In the case of LMM Dolls & Gifts, Chambers and McGhee visited the company’s popular Charleston City Market location. Struck by the shop’s festive inventory of topsy-turvy dolls, cotton angels, chinaberry seed jewelry and other gift items, Chambers asked co-owner Tyrone Wilson if he would be interested in applying to the airport’s specialty leasing program. 

“I immediately said ‘yes’,” Wilson recalls. “We were intrigued with the opportunity of growing our small business. Having two locations would enable us to increase sales and expand our customer base. Additionally, the possibility of one day graduating from a kiosk-based operation to an inline store was equally intriguing.

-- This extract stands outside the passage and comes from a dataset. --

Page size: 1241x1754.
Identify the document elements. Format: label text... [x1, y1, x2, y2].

“However, having a small business is much more than dollars and cents. Taking on new challenges and turning uncertainty into success was the real driving force in our applying for a kiosk location at the Charleston International Airport.”

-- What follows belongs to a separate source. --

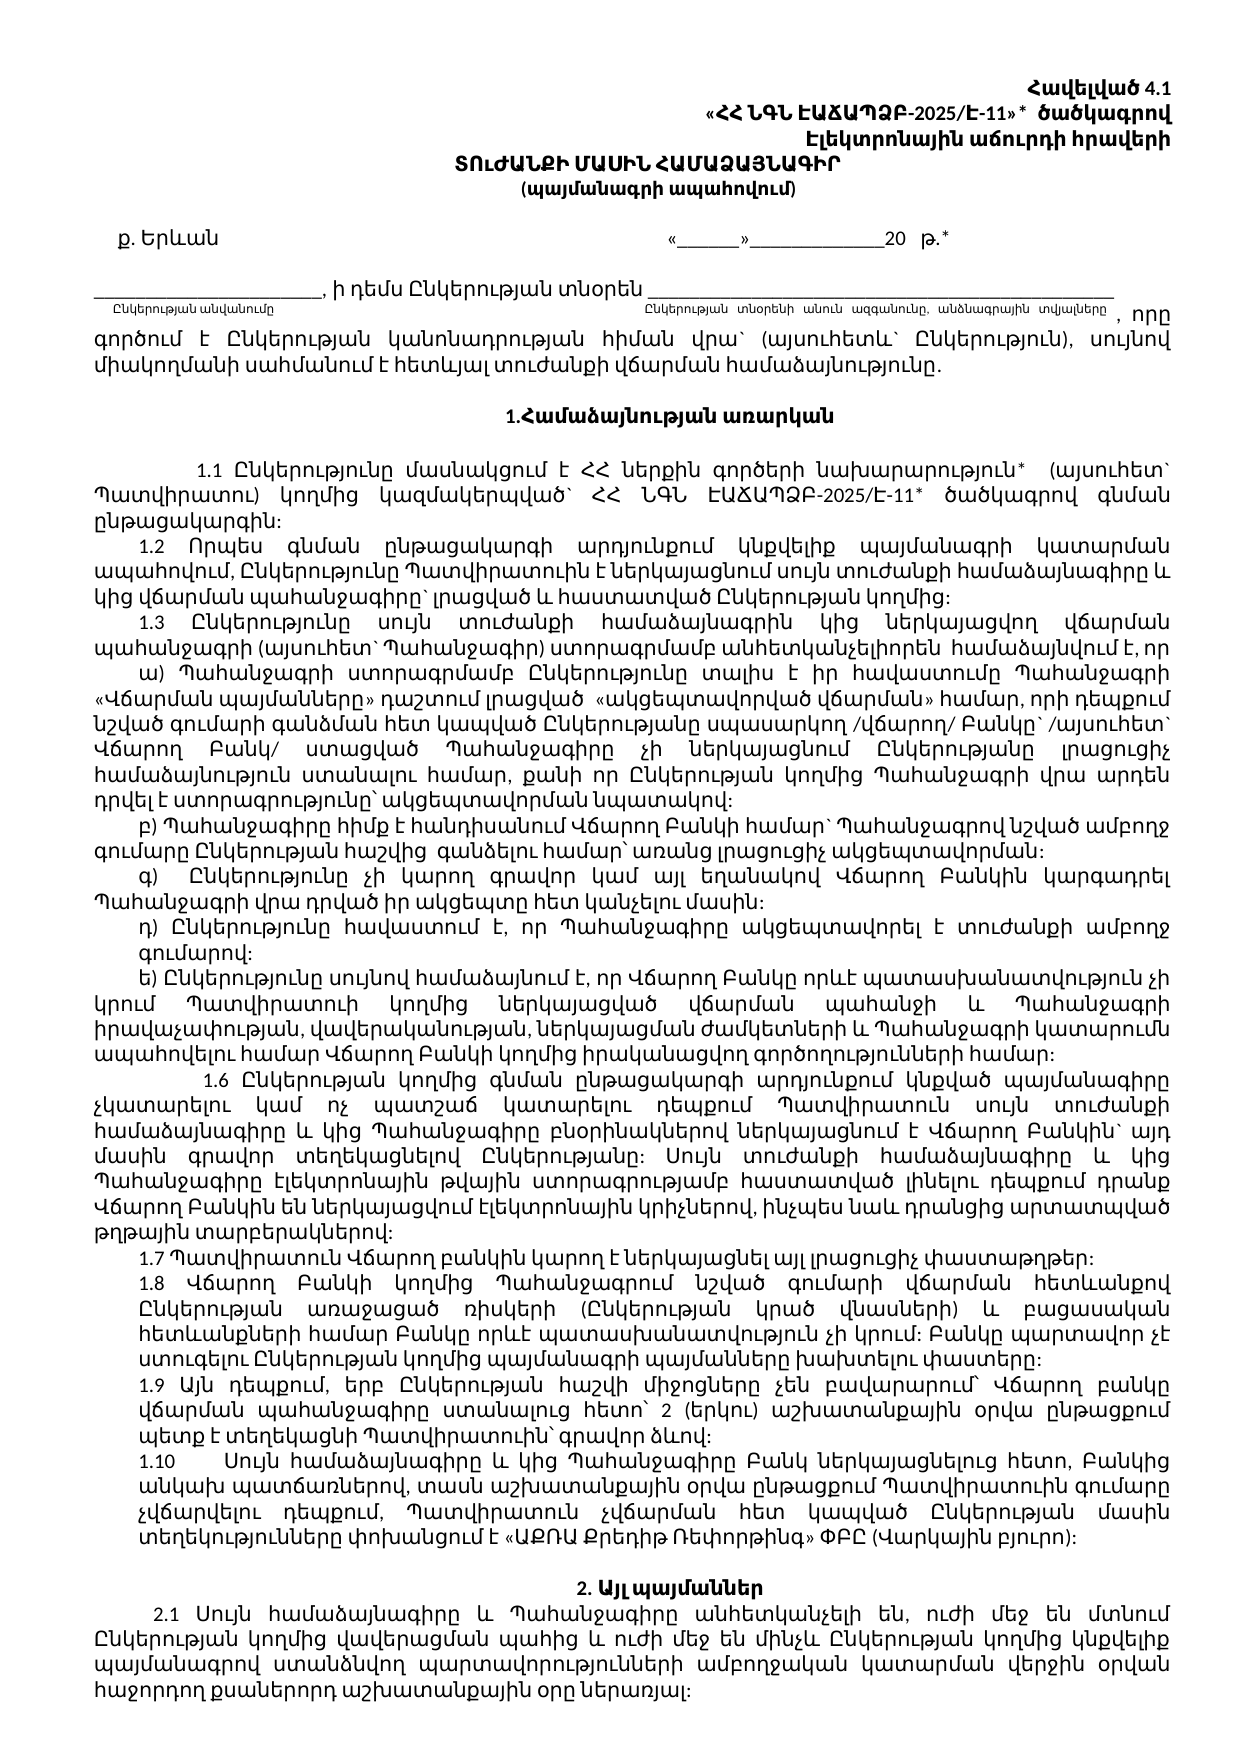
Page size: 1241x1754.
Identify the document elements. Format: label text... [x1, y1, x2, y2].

Wilson’s vision of potentially parlaying the LMM kiosk into a full-fledge store at the airport is actually built into the program structure. 

“If at any point these vendors recognize that this is something they really want to do long term, they can grow into an airport concessionaire company,” says Chambers. “That is a huge hurdle because of the cost, but this is a small entryway for these companies to come in.”

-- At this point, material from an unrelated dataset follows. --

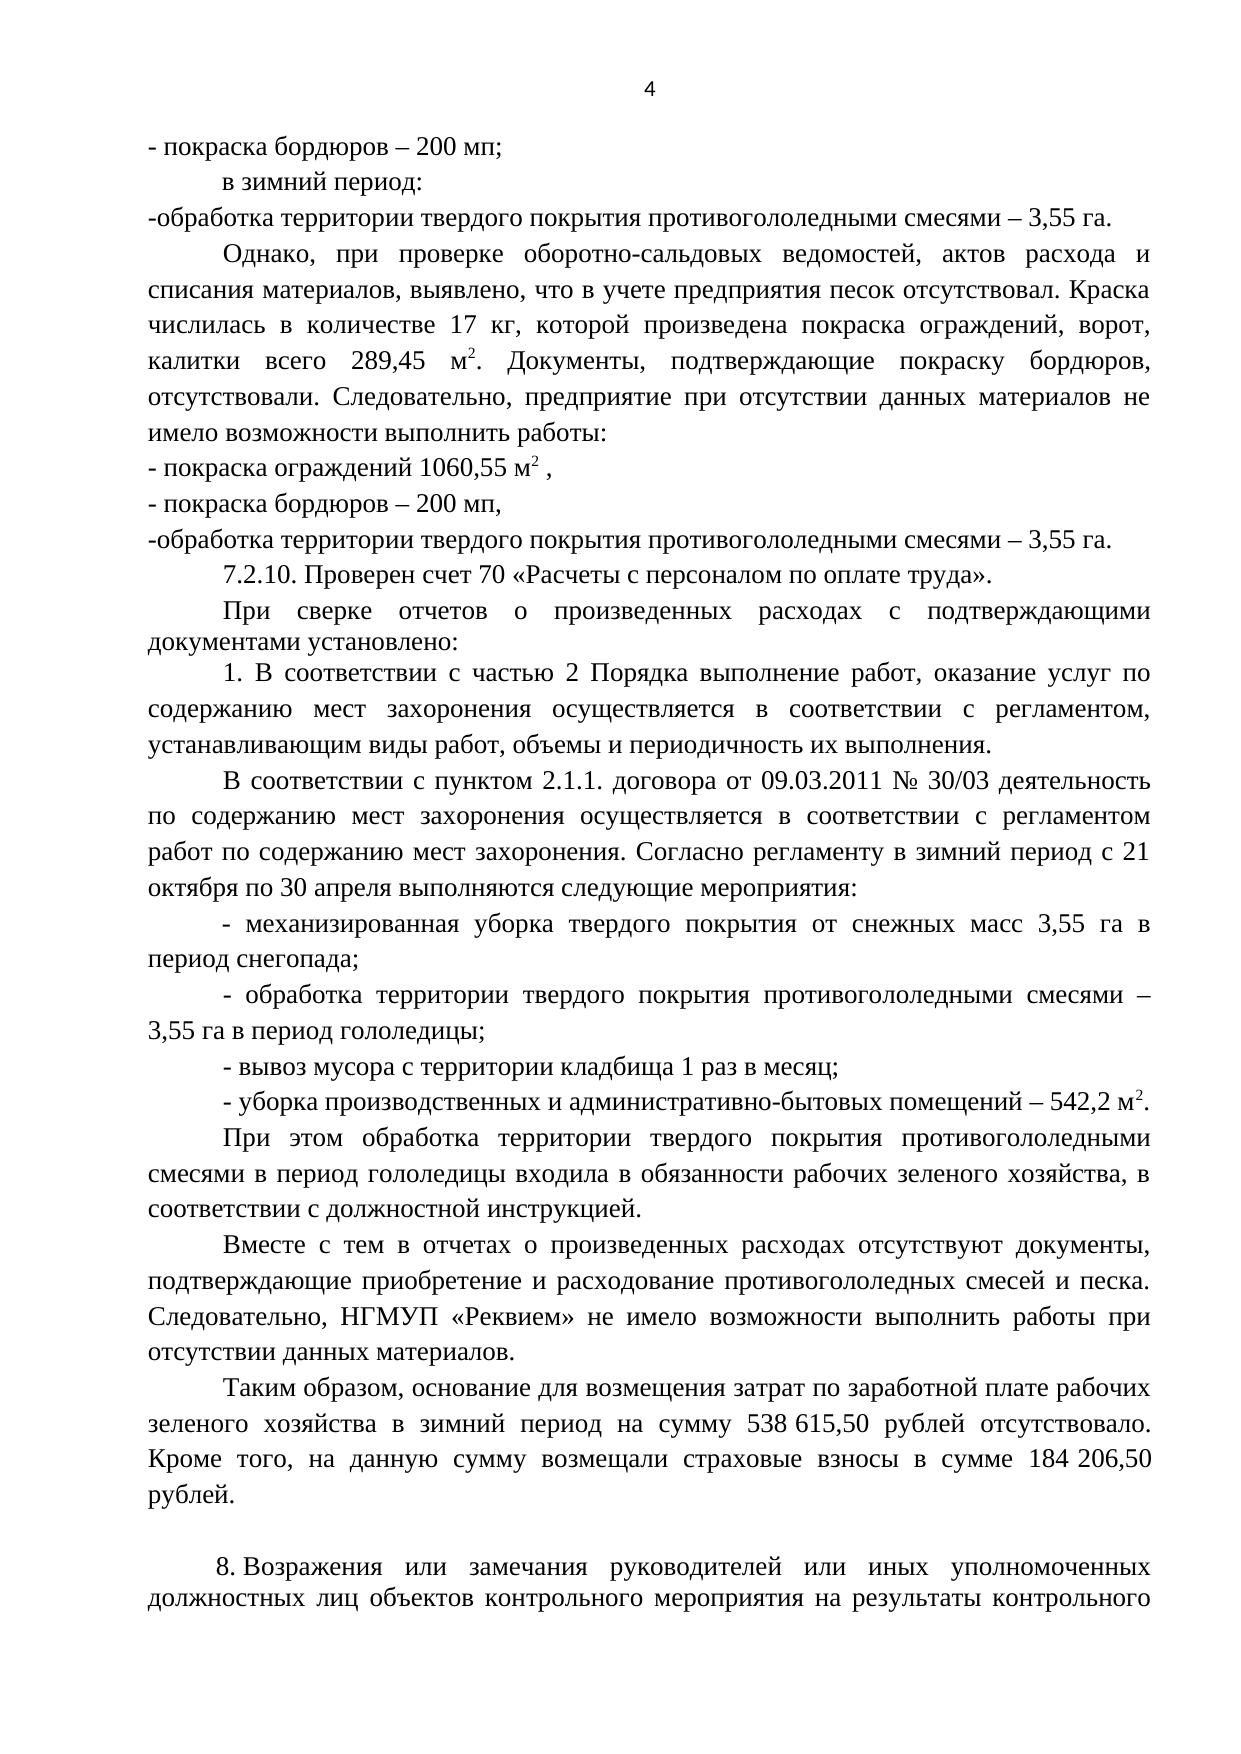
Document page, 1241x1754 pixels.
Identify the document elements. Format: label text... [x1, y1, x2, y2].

Campbell notes that future opportunities will, indeed, be available for local businesses to progress from small, self-contained kiosks to inline stores that operate alongside neighbors such as Hudson’s 658-square-foot Tech on the Go store and Delaware North’s 2,953-square-foot Jack Nicklaus Golden Bear Grill restaurant.

For Campbell, that kind of growth for local businesses is the “frosting on the cake.”